Compartmentation of alpha-internexin and neurofilament triplet proteins in cultured hippocampal neurons

Intermediate filaments comprise an integral part of the neuronal cytoskeleton. However, little is known about their function, and there remains some uncertainty about their precise subcellular localization. We examined the timing of expression and distribution of alpha-internexin, neurofilament triplet proteins and peripherin using immunocytochemistry in cultured hippocampal neurons. alpha-Internexin immunostaining was present in all neurons at all developmental stages. Immunostaining appeared as long filaments in axons and short fragments in dendrites which extended into dendritic spines. The presence of alpha-internexin in dendritic spines was confirmed in situ by electron microscopy of rat hippocampal tissue sections and suggests that this intermediate filament may serve as a link between cytoskeletal elements in dendritic shafts and spines.
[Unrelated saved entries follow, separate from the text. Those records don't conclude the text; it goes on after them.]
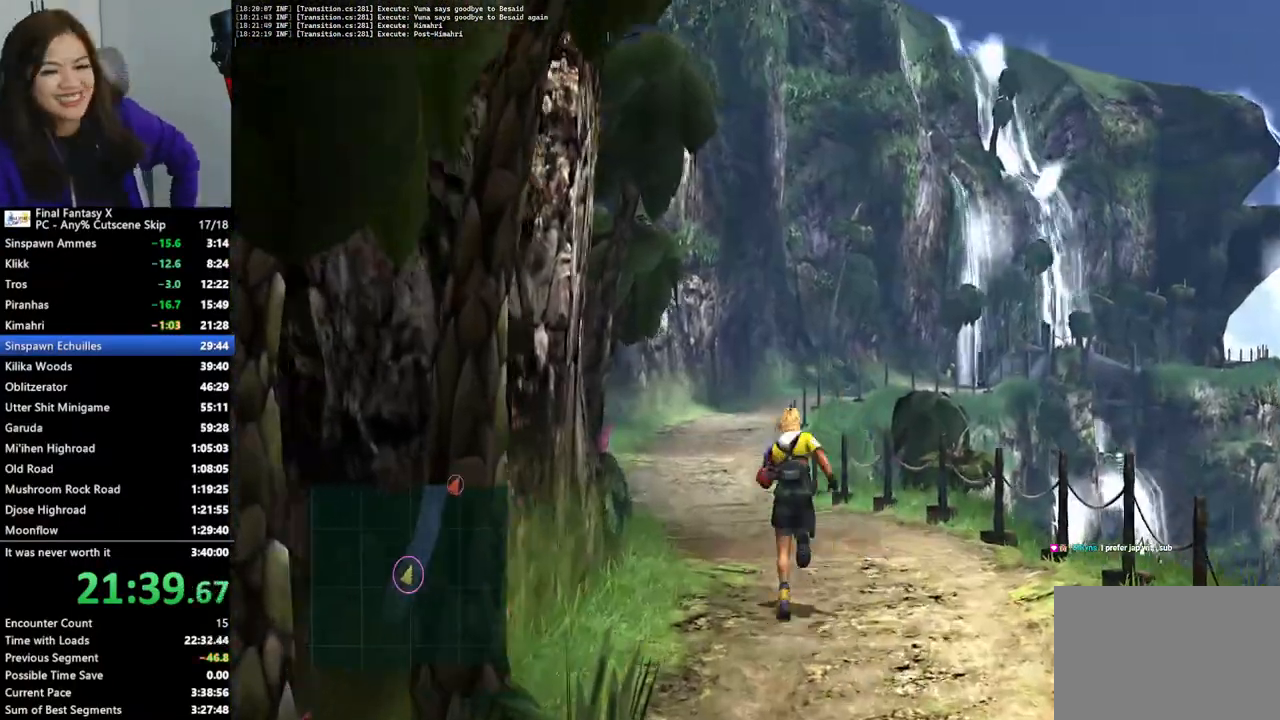
{"buttons": [], "left_stick": "up-left", "right_stick": "center", "events": [[467, "left_stick", "up-left"]]}
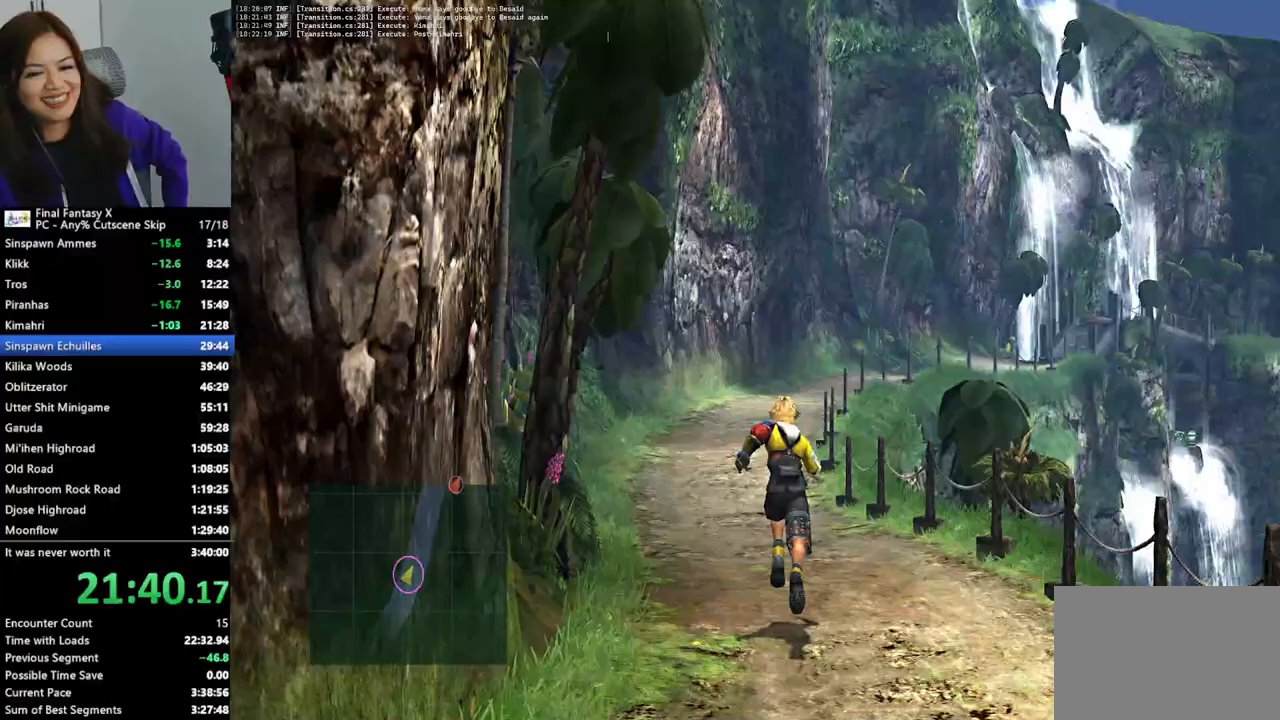
{"buttons": [], "left_stick": "up-left", "right_stick": "center", "events": []}
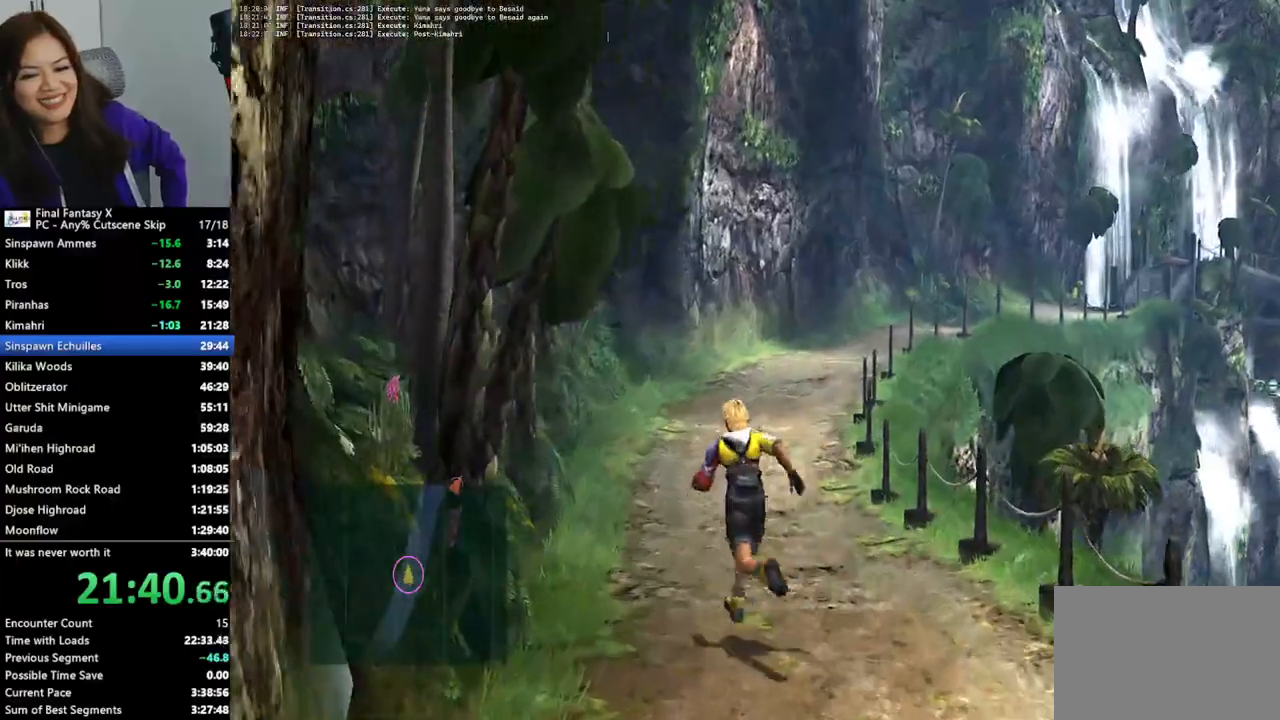
{"buttons": [], "left_stick": "up", "right_stick": "center", "events": [[33, "left_stick", "up"]]}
In culture, immunostaining using antibodies against individual triplet protein subunits indicated that light (NF-L) and middle (NF-M) subunits were first expressed in cells shortly after the initiation of axonal outgrowth. Expression of the heavy (NF-H) subunit occurred a few days later. Although timing and localization of expression did not correlate with the initiation of axonal or dendritic processes, it was coincident with periods of rapid outgrowth. Triplet proteins were more abundant in axons and appeared to be incorporated into lengthier filaments than in dendrites. Highly phosphorylated NFH/M immunoreactivity was polarized to axons after 6 days in culture. The distribution of one NF-H epitope was restricted to GABAergic neurons in mature cultures, suggesting a cell-type specific modification. Peripherin was not detectable at any time in hippocampal cultures. Our results show that intermediate filaments are integral components of the neuronal cytoskeleton of cultured hippocampal neurons throughout development. Furthermore, the localization of alpha-internexin suggests that it may be involved in the formation or maintenance of dendritic spines.